Verdadeira cultura poderia ser apenas alcançada no seu contexto. Isso valeria sobretudo para os teuto-bálticos, representantes mais distantes da cultura alemã.  A sua base não era a Alemanidade no seu sentido abrangente („Deutschtum“), mas um contexto mais estreito, mixto, nascido dos desenvolvimentos historicos. Nunca poderiam os teuto-bálticos ser romanos, não podendo porém também afirmar-se nem na esfera eslava, nem na esfera da Alemanha. Os teuto-alemães não seriam alemães no sentido do Império, mas sim um tipo próprio de humanidade, desenvolvido sob condições particulares, algo novo.



Do interesse da História em conferência de 1910 na Estônia


Em conferência proferida em Reval, no dia 13 de dezembro de 1910, Keyserling tratou da questão do significado do estudo da história.

Problema 1>
Responda com base no trecho:
(a) A quem isso valeria sobretudo?
(b) Em que cidade e em que data Keyserling proferiu a conferência sobre o significado do estudo da história?
(c) Em que esferas os teuto-bálticos não poderiam afirmar-se?
Problema 2> Edite as linhas de dados trocando "Netflix" por "HBO Max" e deixando todo o resto igual. Comece na linha que contém "o životu Giorgia" e vá até o fim das linhas de dados.
As linhas de dados não têm relação alguma com o trecho.

Dados fornecidos>
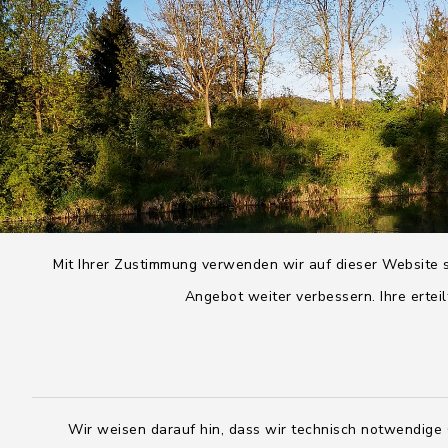
Mit Ihrer Zustimmung verwenden wir auf dieser Website s
Angebot weiter verbessern. Ihre erteil
Wir weisen darauf hin, dass wir technisch notwendige 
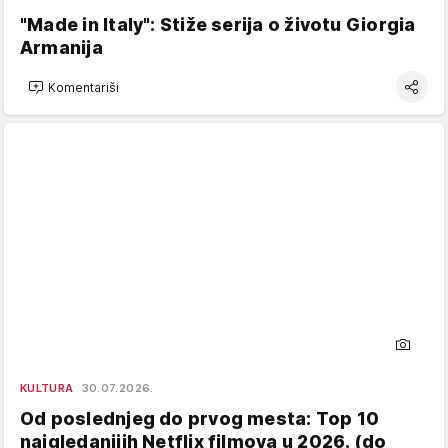
"Made in Italy": Stiže serija o životu Giorgia
Armanija
Komentariši
KULTURA
30.07.2026.
Od poslednjeg do prvog mesta: Top 10
najgledanijih Netflix filmova u 2026. (do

Resposta 1>
(a) Aos teuto-bálticos, representantes mais distantes da cultura alemã.
(b) Em Reval, em 13 de dezembro de 1910.
(c) Nem na esfera eslava, nem na esfera da Alemanha.

Resposta 2>
"Made in Italy": Stiže serija o životu Giorgia
Armanija
Komentariši
KULTURA
30.07.2026.
Od poslednjeg do prvog mesta: Top 10
najgledanijih HBO Max filmova u 2026. (do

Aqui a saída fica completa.